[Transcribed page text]

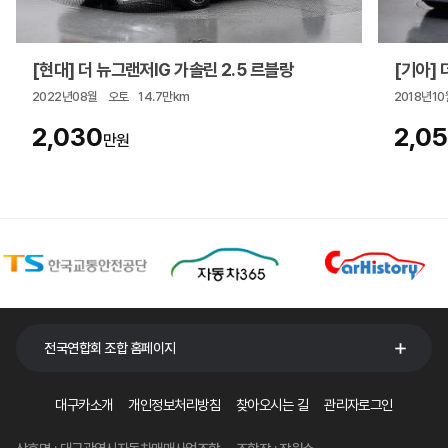
[현대] 더 뉴그랜저IG 가솔린 2.5 르블랑
[기아] 더
2022년08월
오토
14.7만km
2018년10
2,030
2,0
만원
전국연합회 조합 홈페이지
대구카소개
개인정보처리방침
찾아오시는 길
관리자로그인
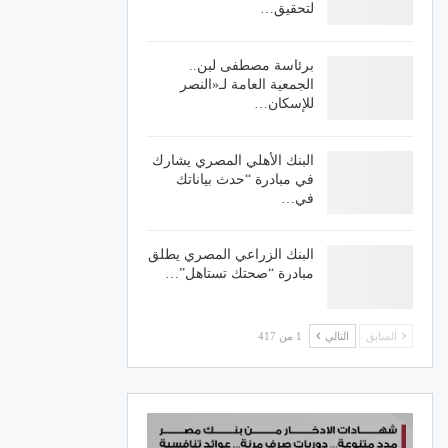
لتحقيق…
برئاسة مصطفى لبن..
الجمعية العامة لـ«النصر
للإسكان…
البنك الأهلي المصري يشارك
في مبادرة “حدث بياناتك
في…
البنك الزراعي المصري يطلق
مبادرة “صحتك تستاهل”…
السابق
التالي
1 من 417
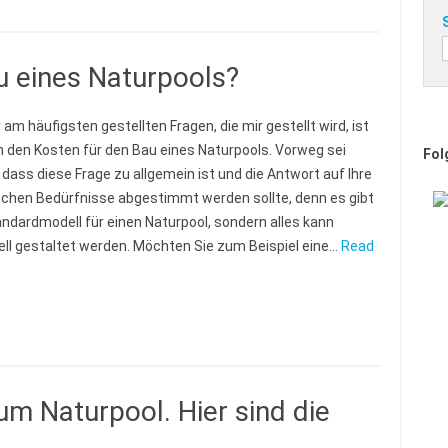
au eines Naturpools?
 am häufigsten gestellten Fragen, die mir gestellt wird, ist
h den Kosten für den Bau eines Naturpools. Vorweg sei
Fol
 dass diese Frage zu allgemein ist und die Antwort auf Ihre
schen Bedürfnisse abgestimmt werden sollte, denn es gibt
andardmodell für einen Naturpool, sondern alles kann
uell gestaltet werden. Möchten Sie zum Beispiel eine…
Read
 Naturpool. Hier sind die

AIM OF THE TASK:
Which lines in the material contain the word "werden"? Locate each one and copy it in full.

OUTPUT FOR THIS TASK:
schen Bedürfnisse abgestimmt werden sollte, denn es gibt
uell gestaltet werden. Möchten Sie zum Beispiel eine…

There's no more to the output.